▶ _Task item_: Use the entries below and reproduce exactly the lines from the one containing "[162,138,235,154] [256,138,298,151] [340,139,383,151]" down to the one containing "[582,485,625,496] [644,485,713,496] 44.434", both of them included.

[Records — start]

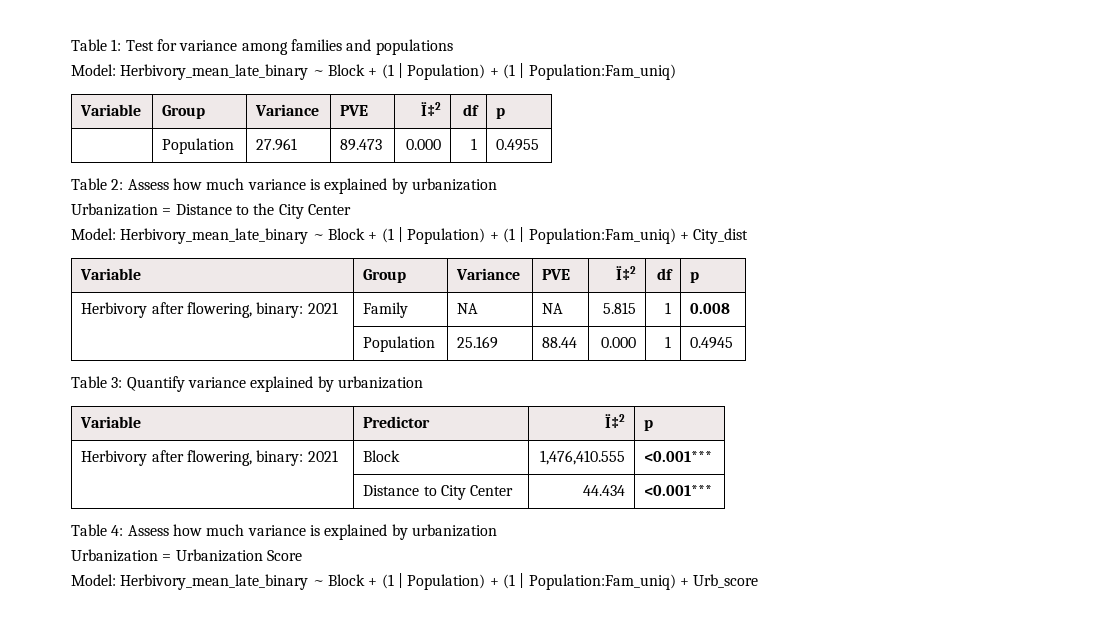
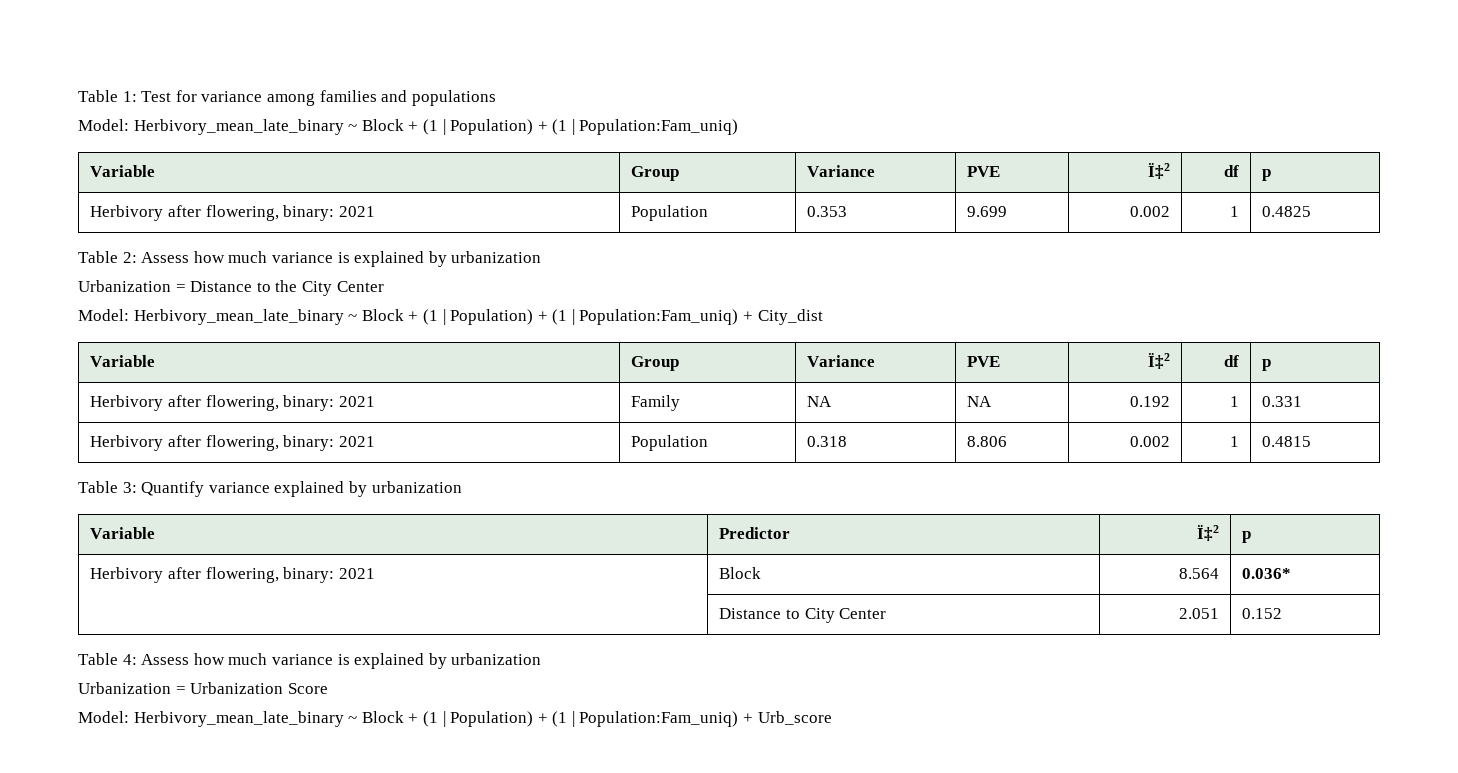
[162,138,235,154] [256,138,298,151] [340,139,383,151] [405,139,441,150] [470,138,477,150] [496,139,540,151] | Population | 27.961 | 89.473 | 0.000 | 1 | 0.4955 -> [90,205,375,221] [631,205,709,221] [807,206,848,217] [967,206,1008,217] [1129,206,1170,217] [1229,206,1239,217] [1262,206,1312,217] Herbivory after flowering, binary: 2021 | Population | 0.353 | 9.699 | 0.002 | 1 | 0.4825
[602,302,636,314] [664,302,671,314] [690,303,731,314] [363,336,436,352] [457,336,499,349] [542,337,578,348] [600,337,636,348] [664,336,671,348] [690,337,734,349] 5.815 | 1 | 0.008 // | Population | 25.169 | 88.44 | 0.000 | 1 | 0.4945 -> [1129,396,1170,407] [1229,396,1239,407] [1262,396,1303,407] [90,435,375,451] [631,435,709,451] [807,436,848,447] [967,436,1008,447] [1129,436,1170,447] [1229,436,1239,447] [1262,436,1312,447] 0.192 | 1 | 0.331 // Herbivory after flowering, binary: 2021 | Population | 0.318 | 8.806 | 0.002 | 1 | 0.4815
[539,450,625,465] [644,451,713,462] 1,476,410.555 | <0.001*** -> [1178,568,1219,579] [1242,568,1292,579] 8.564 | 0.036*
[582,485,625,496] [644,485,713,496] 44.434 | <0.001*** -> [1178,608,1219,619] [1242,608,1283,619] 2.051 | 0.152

[Records — finish]
[Records — start]

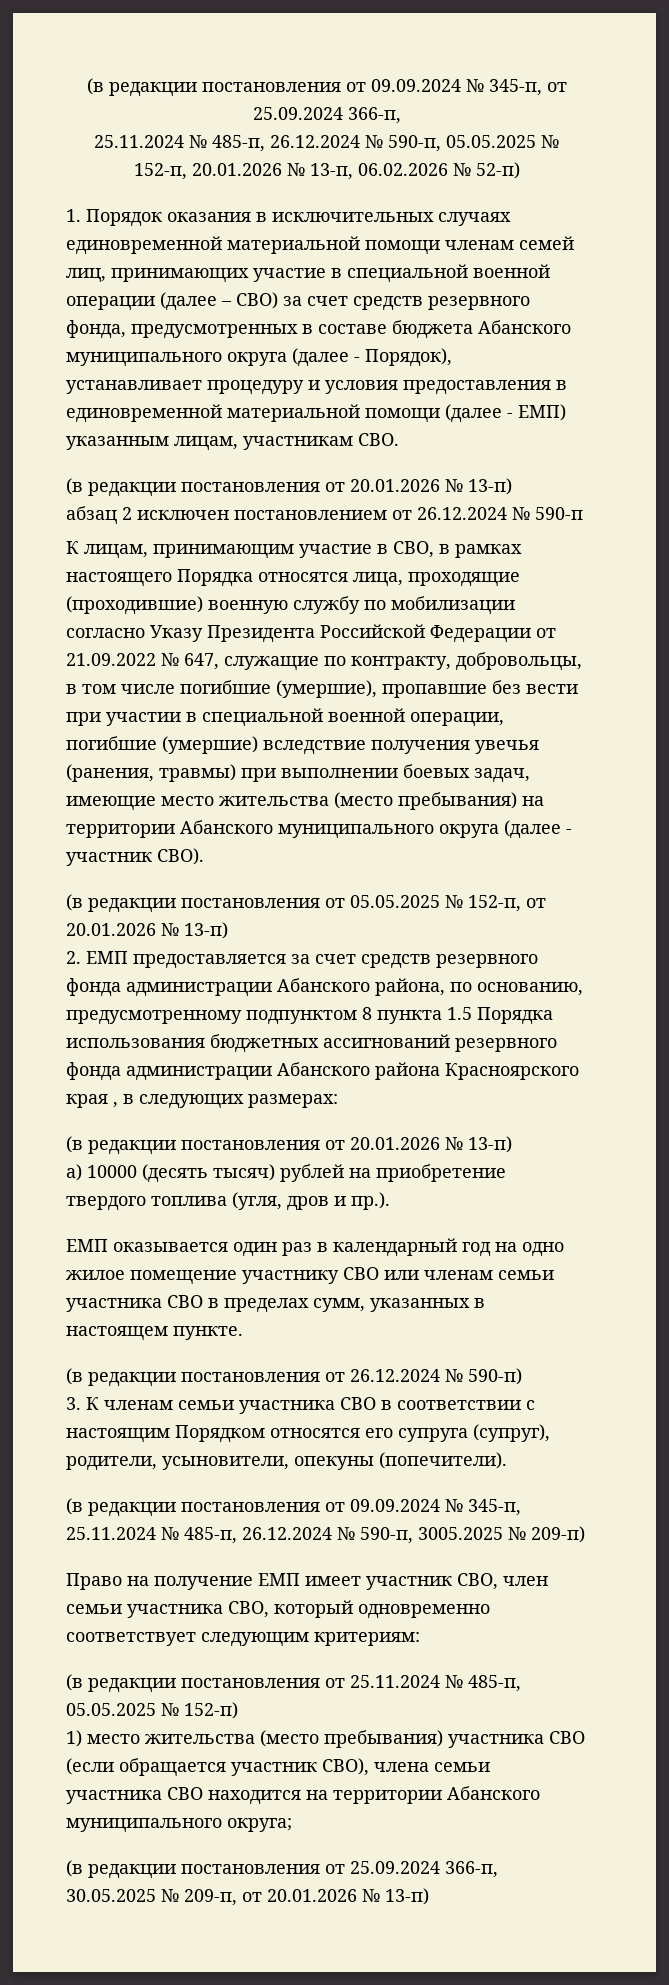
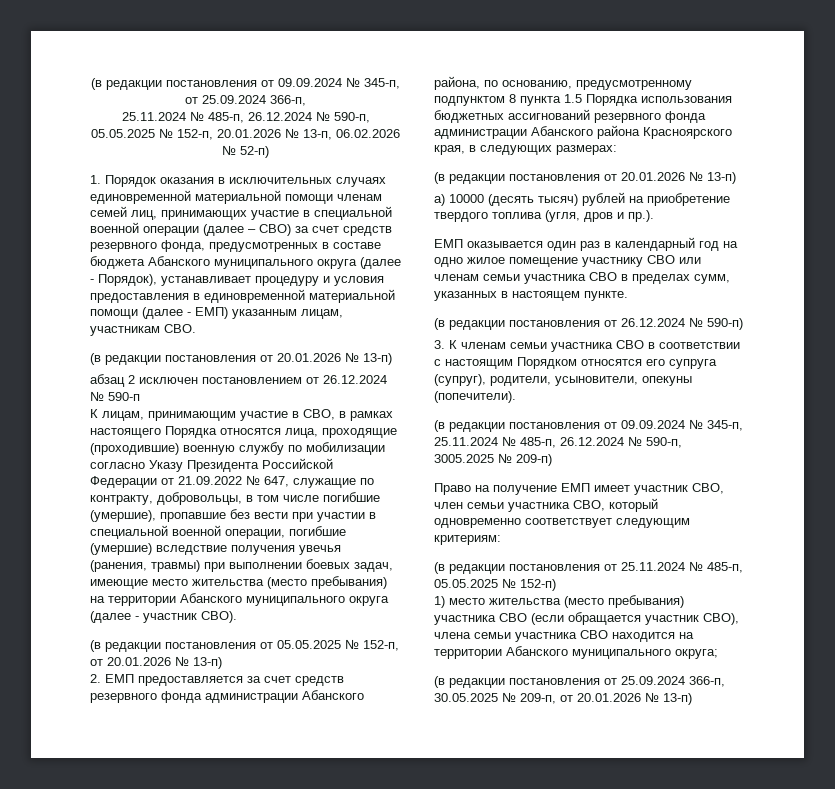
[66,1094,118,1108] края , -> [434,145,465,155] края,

[Records — finish]
[Records — start]

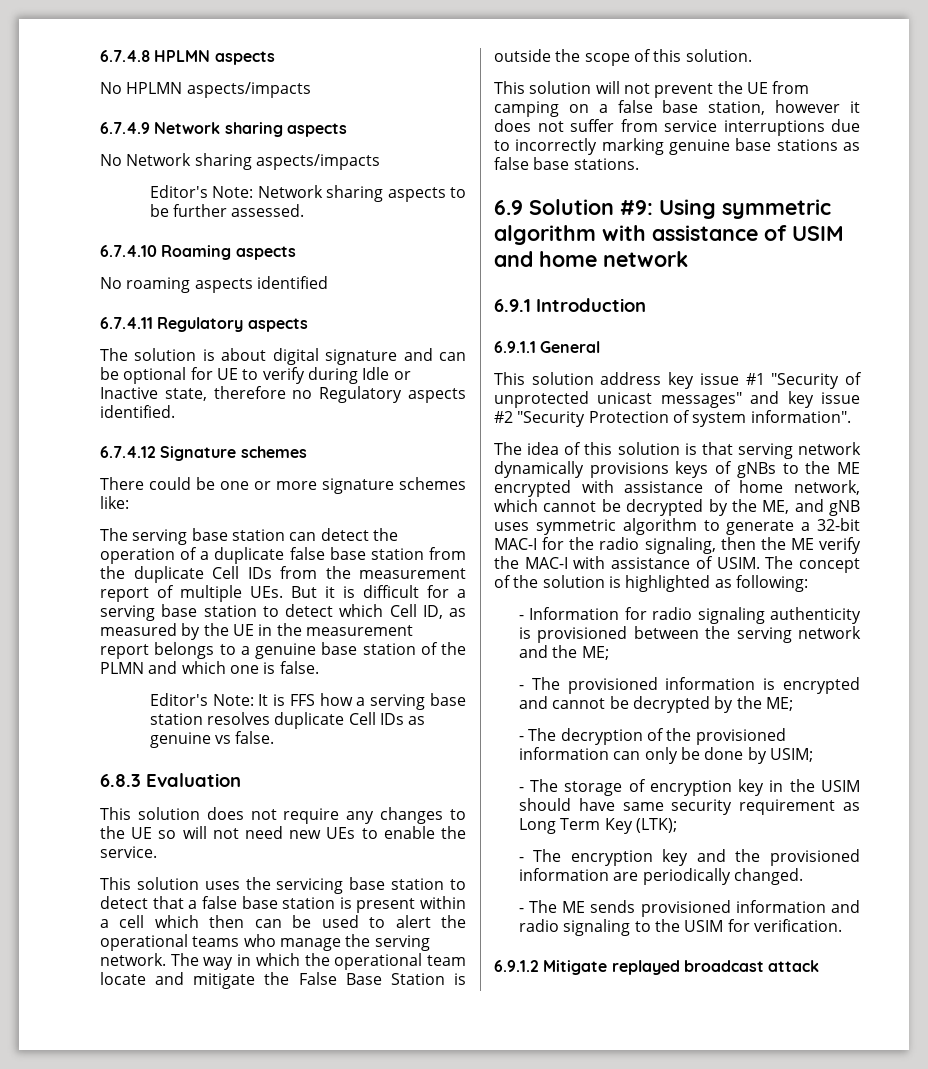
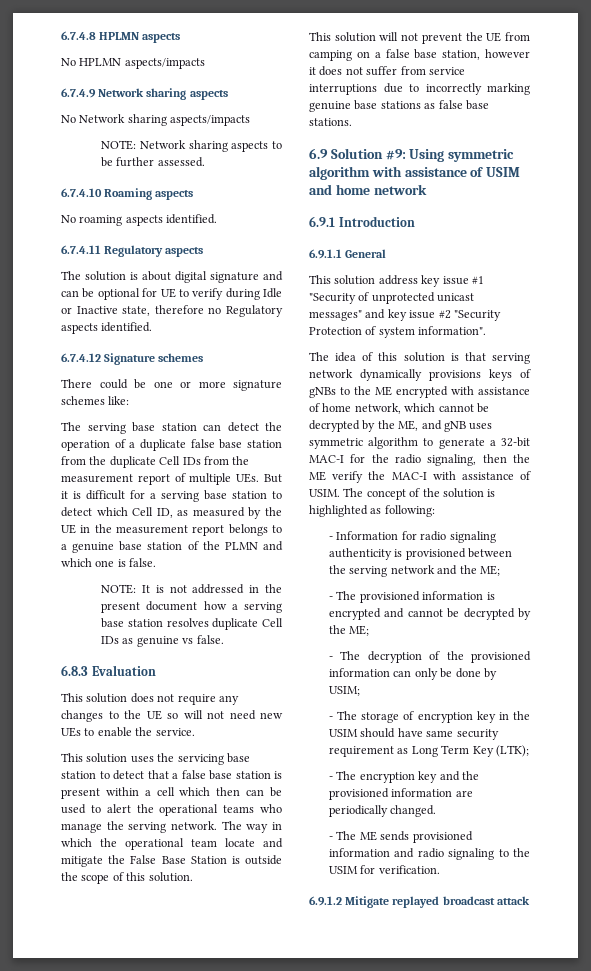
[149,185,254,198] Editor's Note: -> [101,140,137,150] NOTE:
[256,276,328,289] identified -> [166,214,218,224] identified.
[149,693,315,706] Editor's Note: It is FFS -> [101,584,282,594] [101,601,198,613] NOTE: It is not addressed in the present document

[Records — finish]

▶ _Solution for this exercise_:
[162,138,235,154] [256,138,298,151] [340,139,383,151] [405,139,441,150] [470,138,477,150] [496,139,540,151] | Population | 27.961 | 89.473 | 0.000 | 1 | 0.4955 -> [90,205,375,221] [631,205,709,221] [807,206,848,217] [967,206,1008,217] [1129,206,1170,217] [1229,206,1239,217] [1262,206,1312,217] Herbivory after flowering, binary: 2021 | Population | 0.353 | 9.699 | 0.002 | 1 | 0.4825
[602,302,636,314] [664,302,671,314] [690,303,731,314] [363,336,436,352] [457,336,499,349] [542,337,578,348] [600,337,636,348] [664,336,671,348] [690,337,734,349] 5.815 | 1 | 0.008 // | Population | 25.169 | 88.44 | 0.000 | 1 | 0.4945 -> [1129,396,1170,407] [1229,396,1239,407] [1262,396,1303,407] [90,435,375,451] [631,435,709,451] [807,436,848,447] [967,436,1008,447] [1129,436,1170,447] [1229,436,1239,447] [1262,436,1312,447] 0.192 | 1 | 0.331 // Herbivory after flowering, binary: 2021 | Population | 0.318 | 8.806 | 0.002 | 1 | 0.4815
[539,450,625,465] [644,451,713,462] 1,476,410.555 | <0.001*** -> [1178,568,1219,579] [1242,568,1292,579] 8.564 | 0.036*
[582,485,625,496] [644,485,713,496] 44.434 | <0.001*** -> [1178,608,1219,619] [1242,608,1283,619] 2.051 | 0.152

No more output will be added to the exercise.